- Task prompt
Only one stretch of the listing below is wanted. Give it again exactly, from the line with "right hip: (424, 393)" through the line with "left back paw: (493, 605)".

*** Listed entries ***

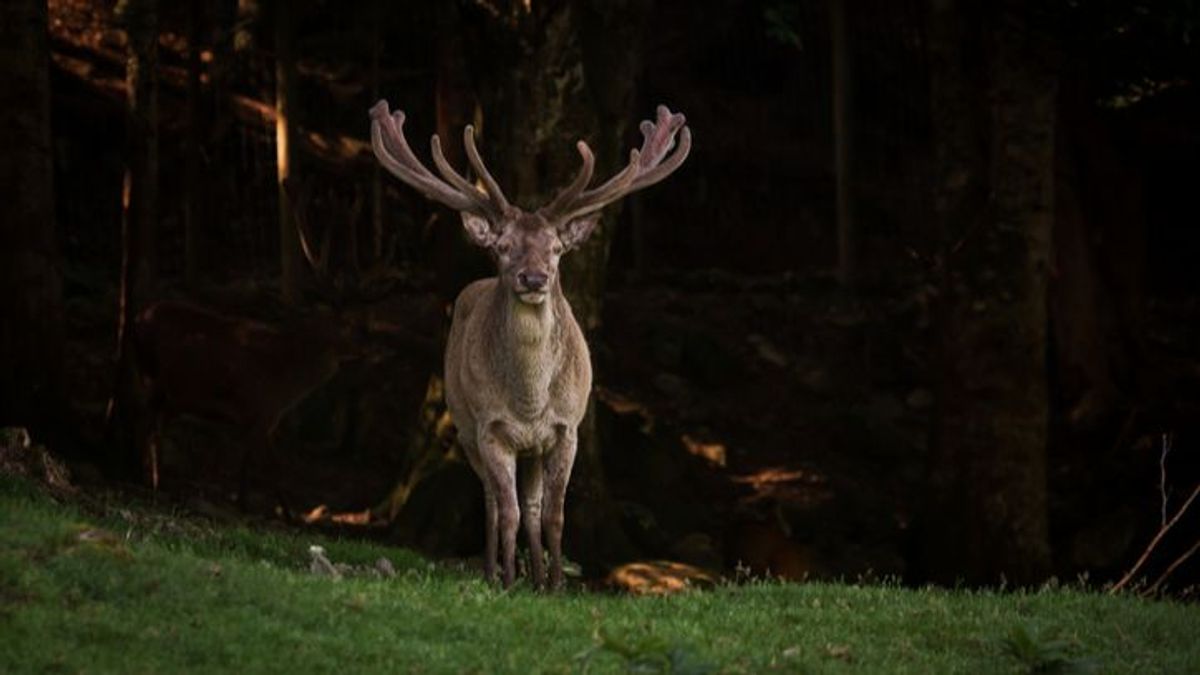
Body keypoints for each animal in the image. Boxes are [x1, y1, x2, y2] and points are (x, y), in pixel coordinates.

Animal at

*** End of Listed entries ***
*** Listed entries ***

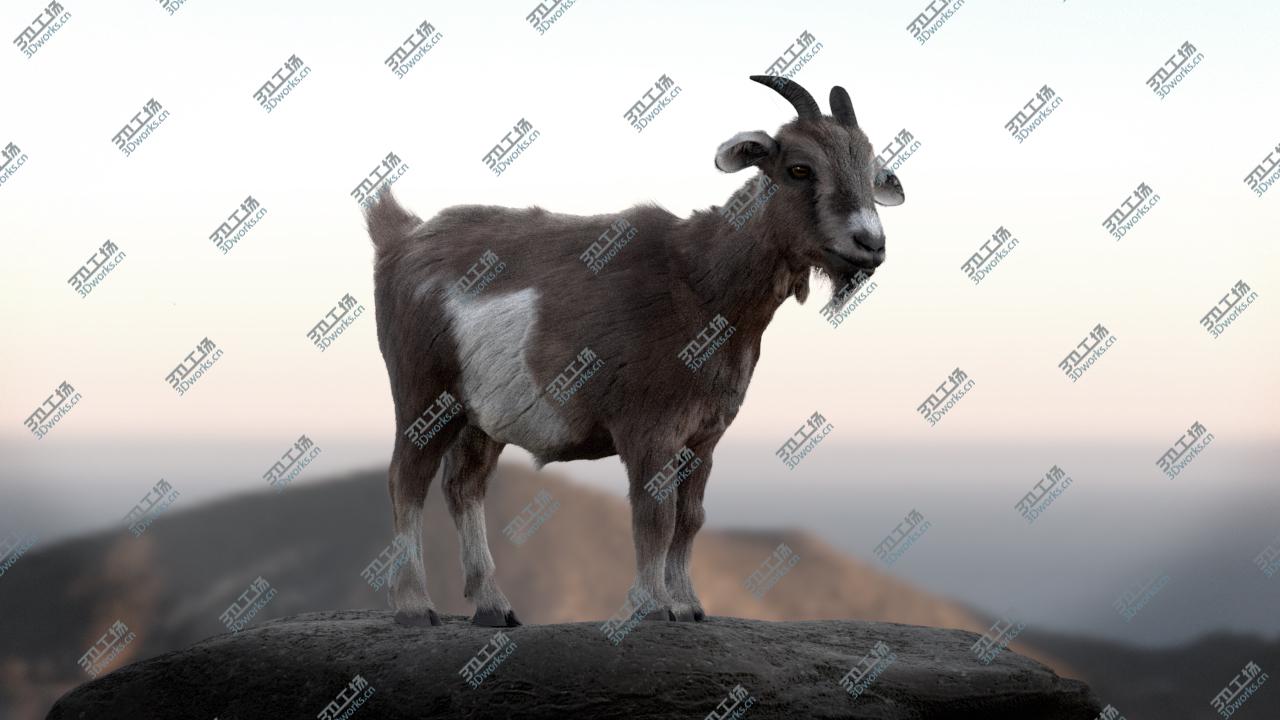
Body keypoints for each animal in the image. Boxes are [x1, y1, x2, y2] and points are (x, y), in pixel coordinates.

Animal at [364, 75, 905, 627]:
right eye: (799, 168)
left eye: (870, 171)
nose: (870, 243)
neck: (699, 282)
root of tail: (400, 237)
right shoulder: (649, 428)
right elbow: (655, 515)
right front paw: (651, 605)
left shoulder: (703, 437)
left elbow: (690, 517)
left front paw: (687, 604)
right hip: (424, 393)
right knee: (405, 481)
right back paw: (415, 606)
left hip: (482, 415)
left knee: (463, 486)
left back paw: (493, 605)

*** End of Listed entries ***

- Answer to this task
right hip: (424, 393)
right knee: (405, 481)
right back paw: (415, 606)
left hip: (482, 415)
left knee: (463, 486)
left back paw: (493, 605)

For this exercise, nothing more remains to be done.